[EXTRACTED DATA]

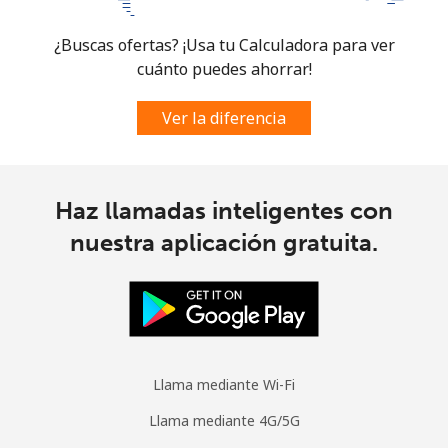
¿Buscas ofertas? ¡Usa tu Calculadora para ver
Celular
⁦102.5¢⁩
9 min por ⁦$10⁩
-
cuánto puedes ahorrar!
Spain
Ver la diferencia
Línea fija
⁦1.5¢⁩
665 min por ⁦$10⁩
-
Celular
⁦1.7¢⁩
588 min por ⁦$10⁩
⁦10¢⁩
Haz llamadas inteligentes con
nuestra aplicación gratuita.
Sri Lanka
Línea fija
⁦38.9¢⁩
25 min por ⁦$10⁩
-
Celular
⁦33.5¢⁩
29 min por ⁦$10⁩
-
Llama mediante Wi-Fi
St Helena
Llama mediante 4G/5G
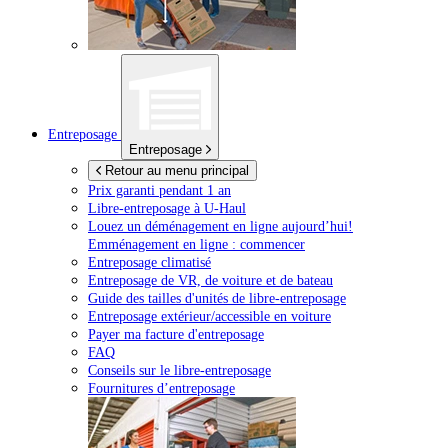
Entreposage
Entreposage
Retour au menu principal
Prix garanti pendant 1 an
Libre-entreposage à
U-Haul
Louez un déménagement en ligne aujourd’hui!
Emménagement en ligne : commencer
Entreposage climatisé
Entreposage de VR, de voiture et de bateau
Guide des tailles d'unités de libre-entreposage
Entreposage extérieur/accessible en voiture
Payer ma facture d'entreposage
FAQ
Conseils sur le libre-entreposage
Fournitures d’entreposage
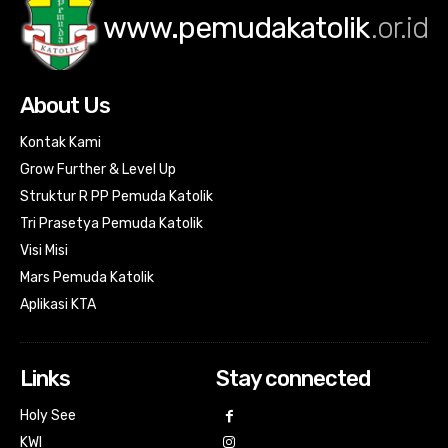
www.pemudakatolik
.or.id
About Us
Kontak Kami
Grow Further & Level Up
Struktur R PP Pemuda Katolik
Tri Prasetya Pemuda Katolik
Visi Misi
Mars Pemuda Katolik
Aplikasi KTA
Links
Stay connected
Holy See
KWI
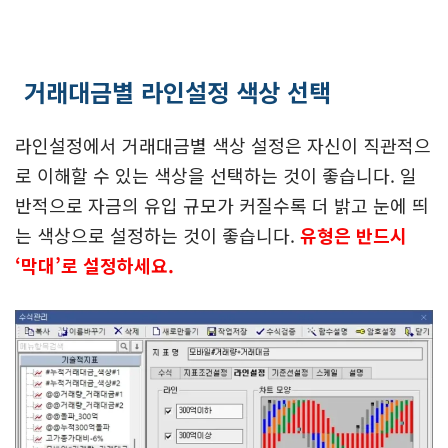
거래대금별 라인설정 색상 선택
라인설정에서 거래대금별 색상 설정은 자신이 직관적으
로 이해할 수 있는 색상을 선택하는 것이 좋습니다. 일
반적으로 자금의 유입 규모가 커질수록 더 밝고 눈에 띄
는 색상으로 설정하는 것이 좋습니다.
유형은 반드시
‘막대’로 설정하세요.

[TASK BRIEF] Reproduce the material above in full, exactly, with no images.

[TASK OUTPUT]
¿Buscas ofertas? ¡Usa tu Calculadora para ver
Celular
⁦102.5¢⁩
9 min por ⁦$10⁩
-
cuánto puedes ahorrar!
Spain
Ver la diferencia
Línea fija
⁦1.5¢⁩
665 min por ⁦$10⁩
-
Celular
⁦1.7¢⁩
588 min por ⁦$10⁩
⁦10¢⁩
Haz llamadas inteligentes con
nuestra aplicación gratuita.
Sri Lanka
Línea fija
⁦38.9¢⁩
25 min por ⁦$10⁩
-
Celular
⁦33.5¢⁩
29 min por ⁦$10⁩
-
Llama mediante Wi-Fi
St Helena
Llama mediante 4G/5G
Entreposage
Entreposage
Retour au menu principal
Prix garanti pendant 1 an
Libre-entreposage à
U-Haul
Louez un déménagement en ligne aujourd’hui!
Emménagement en ligne : commencer
Entreposage climatisé
Entreposage de VR, de voiture et de bateau
Guide des tailles d'unités de libre-entreposage
Entreposage extérieur/accessible en voiture
Payer ma facture d'entreposage
FAQ
Conseils sur le libre-entreposage
Fournitures d’entreposage
www.pemudakatolik
.or.id
About Us
Kontak Kami
Grow Further & Level Up
Struktur R PP Pemuda Katolik
Tri Prasetya Pemuda Katolik
Visi Misi
Mars Pemuda Katolik
Aplikasi KTA
Links
Stay connected
Holy See
KWI
거래대금별 라인설정 색상 선택
라인설정에서 거래대금별 색상 설정은 자신이 직관적으
로 이해할 수 있는 색상을 선택하는 것이 좋습니다. 일
반적으로 자금의 유입 규모가 커질수록 더 밝고 눈에 띄
는 색상으로 설정하는 것이 좋습니다.
유형은 반드시
‘막대’로 설정하세요.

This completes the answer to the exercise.